A review of the case law of the Court of Justice further showed that article 24 is interpreted strictly. In respect of company law claims under article 24(2), it covers only disputes in which a party is challenging the validity of a decision of an organ of a company under the company law applicable or under the provisions governing the functioning of its organs. Although claims as a whole may well involve several distinct legal actions which are interrelated, it is not sufficient that a claim merely involve some link with a decision adopted by an organ of a company to bring that claim within article 24(2). The focus of the analysis must be, not how the separate parts and proceedings are related, but the specific nature of the claim against the particular defendant.
Lord Sales therefore considered that, although the English company law claim and the authority claim could be said to be linked in a certain sense, they were nevertheless distinct and capable of being determined on their own terms independently of the merits of the other. Thus, Koza Altin is a shareholder in Koza Ltd and may act as such. The issue, so far as the authority claim was concerned, is whether it had done so validly, acting by relevant organs authorised according to the law of its seat. This was clearly Turkey and, had Turkey been a member state of the EU, it would have been conferred exclusive jurisdiction to determine the authority claim under the Recast Regulation.

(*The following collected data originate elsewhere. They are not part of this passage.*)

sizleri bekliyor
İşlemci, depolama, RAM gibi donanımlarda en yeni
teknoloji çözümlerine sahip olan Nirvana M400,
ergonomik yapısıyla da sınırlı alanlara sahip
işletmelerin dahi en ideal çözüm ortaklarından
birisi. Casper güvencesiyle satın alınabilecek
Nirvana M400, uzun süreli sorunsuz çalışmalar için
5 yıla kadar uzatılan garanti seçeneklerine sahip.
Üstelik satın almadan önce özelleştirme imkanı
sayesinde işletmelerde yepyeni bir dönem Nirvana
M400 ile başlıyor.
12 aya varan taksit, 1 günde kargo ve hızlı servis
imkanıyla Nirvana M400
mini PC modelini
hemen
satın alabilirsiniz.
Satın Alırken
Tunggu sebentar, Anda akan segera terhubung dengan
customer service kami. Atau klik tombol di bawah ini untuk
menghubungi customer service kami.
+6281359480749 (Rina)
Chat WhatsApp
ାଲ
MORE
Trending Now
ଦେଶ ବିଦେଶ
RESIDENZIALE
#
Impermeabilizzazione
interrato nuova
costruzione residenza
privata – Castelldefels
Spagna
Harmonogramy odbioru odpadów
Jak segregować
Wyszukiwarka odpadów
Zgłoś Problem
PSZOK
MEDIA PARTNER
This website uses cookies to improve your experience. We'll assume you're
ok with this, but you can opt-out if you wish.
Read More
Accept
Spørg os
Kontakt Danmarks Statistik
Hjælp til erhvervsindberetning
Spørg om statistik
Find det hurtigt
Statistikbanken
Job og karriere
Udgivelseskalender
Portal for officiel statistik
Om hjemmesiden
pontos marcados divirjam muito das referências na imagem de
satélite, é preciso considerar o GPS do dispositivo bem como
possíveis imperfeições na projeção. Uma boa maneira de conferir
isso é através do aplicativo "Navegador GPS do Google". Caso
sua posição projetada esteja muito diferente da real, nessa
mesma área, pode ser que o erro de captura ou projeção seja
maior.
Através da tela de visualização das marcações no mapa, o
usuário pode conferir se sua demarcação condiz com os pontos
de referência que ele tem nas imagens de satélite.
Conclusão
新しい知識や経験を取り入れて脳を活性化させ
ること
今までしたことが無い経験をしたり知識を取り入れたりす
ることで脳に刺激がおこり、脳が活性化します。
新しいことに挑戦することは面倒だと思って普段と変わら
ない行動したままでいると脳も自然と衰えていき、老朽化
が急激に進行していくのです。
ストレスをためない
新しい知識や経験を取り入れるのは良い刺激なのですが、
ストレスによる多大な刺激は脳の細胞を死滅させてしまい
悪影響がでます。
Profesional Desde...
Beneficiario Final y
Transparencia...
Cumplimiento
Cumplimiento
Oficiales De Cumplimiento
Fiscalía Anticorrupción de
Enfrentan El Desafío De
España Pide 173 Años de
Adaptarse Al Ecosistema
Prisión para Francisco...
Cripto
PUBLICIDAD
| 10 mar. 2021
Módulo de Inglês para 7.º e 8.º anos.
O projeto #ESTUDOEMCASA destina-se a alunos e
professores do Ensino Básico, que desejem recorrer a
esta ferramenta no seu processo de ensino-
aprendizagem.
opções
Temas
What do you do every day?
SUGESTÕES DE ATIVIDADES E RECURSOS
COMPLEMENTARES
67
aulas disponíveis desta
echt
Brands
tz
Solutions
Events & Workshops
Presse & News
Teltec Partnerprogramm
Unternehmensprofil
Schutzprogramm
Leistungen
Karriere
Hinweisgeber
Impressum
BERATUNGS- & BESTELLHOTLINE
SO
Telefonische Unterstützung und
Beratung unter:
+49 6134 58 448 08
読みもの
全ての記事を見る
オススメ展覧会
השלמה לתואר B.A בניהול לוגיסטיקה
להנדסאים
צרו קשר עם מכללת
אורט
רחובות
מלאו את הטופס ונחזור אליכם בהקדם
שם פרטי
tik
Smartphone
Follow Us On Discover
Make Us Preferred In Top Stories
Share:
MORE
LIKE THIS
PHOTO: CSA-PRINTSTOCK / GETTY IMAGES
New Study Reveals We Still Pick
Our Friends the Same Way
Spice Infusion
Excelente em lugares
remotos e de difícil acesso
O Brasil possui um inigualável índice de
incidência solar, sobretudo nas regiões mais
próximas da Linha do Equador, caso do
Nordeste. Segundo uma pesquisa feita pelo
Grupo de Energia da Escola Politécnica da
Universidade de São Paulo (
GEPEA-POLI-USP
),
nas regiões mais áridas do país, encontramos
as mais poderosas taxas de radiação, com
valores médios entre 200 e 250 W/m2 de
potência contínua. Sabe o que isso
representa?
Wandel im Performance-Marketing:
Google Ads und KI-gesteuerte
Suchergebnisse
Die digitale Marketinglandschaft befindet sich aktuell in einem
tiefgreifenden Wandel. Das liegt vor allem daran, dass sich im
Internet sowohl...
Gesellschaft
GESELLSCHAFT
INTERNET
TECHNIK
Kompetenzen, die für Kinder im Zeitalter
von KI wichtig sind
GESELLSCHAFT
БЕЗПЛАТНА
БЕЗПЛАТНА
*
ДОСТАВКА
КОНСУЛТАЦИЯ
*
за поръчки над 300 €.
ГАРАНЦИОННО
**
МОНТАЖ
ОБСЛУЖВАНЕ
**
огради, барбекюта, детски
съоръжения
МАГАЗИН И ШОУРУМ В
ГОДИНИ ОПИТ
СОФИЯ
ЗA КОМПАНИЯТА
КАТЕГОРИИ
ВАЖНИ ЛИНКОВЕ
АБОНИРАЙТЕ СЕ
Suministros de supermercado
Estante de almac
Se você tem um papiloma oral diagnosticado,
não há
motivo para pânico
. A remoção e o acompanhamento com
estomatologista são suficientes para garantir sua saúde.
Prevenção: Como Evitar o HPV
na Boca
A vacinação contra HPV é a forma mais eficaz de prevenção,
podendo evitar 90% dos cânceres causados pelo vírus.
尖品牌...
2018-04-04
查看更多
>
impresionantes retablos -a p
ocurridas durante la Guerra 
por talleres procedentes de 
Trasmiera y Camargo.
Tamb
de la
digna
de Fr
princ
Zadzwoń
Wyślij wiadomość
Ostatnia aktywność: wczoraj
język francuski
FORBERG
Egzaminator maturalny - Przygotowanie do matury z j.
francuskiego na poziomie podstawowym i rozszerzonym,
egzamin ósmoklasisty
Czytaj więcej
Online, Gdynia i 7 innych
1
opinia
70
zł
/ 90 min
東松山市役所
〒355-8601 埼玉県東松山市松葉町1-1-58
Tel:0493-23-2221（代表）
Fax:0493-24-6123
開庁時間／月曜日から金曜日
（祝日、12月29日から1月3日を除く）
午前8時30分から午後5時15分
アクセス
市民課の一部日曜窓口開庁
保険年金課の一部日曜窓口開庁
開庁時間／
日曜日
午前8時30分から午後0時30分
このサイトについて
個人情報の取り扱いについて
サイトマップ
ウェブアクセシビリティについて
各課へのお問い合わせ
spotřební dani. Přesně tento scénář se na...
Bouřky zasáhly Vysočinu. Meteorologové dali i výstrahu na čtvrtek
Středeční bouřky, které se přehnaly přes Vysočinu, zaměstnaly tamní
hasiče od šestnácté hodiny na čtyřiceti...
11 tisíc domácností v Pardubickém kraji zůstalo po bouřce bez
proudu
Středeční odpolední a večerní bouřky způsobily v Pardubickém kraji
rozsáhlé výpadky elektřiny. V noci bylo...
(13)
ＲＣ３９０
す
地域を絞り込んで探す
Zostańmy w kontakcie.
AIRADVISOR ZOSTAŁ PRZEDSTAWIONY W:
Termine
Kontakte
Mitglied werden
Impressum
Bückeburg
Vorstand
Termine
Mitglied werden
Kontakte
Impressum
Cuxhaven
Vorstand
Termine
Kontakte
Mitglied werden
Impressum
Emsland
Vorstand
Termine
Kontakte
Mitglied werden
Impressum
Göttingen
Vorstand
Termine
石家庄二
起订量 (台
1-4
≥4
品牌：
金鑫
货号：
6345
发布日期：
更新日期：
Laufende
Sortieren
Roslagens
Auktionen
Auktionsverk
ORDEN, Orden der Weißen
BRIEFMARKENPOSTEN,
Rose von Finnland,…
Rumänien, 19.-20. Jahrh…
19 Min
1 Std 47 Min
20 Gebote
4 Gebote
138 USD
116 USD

That Turkey is not a member state did not detract from the conclusion that England could not have exclusive jurisdiction over the authority claim under the Brussels Regime.
The appeals were therefore allowed and the following submissions accepted that, under the Recast Regulation, the English courts: (i) do not have jurisdiction over the trustees in either claim; (ii) have jurisdiction over Koza Altim in the English company law claim; (iii) do not have jurisdiction over Koza Altim in respect of the authority claim.
This case confirms that, in accordance with EU law, exclusive jurisdiction under article 24 of the Recast Regulation is to be strictly and narrowly interpreted to cover only disputes where the validity of the actions of a company or association are challenged. For an English company, this will in most cases likely be a dispute to be decided under the Companies Acts or the company’s articles of association.
In some ways, this decision should not be surprising in light of the jurisprudence of the Court of Justice. It is not insignificant that Lord Sales considered it acte clair that the English courts did not have jurisdiction over the authority claim under the Brussels regime.
Nevertheless, the judgment is noteworthy for the possibility intimated by Lord Sales that jurisdiction could, in theory, have been established on some other basis, such as under the CPR. If the UK leaves the EU without a deal, it is likely that such domestic bases for the jurisdiction of the English courts in comparable cases, if any such domestic bases exist, will be developed. From the inverse perspective, it is clear that courts of the EU member states will continue to be bound to decline jurisdiction over claims concerning the validity of decisions made by the relevant organs of English companies, whether or not the UK remains bound by the Brussels regime.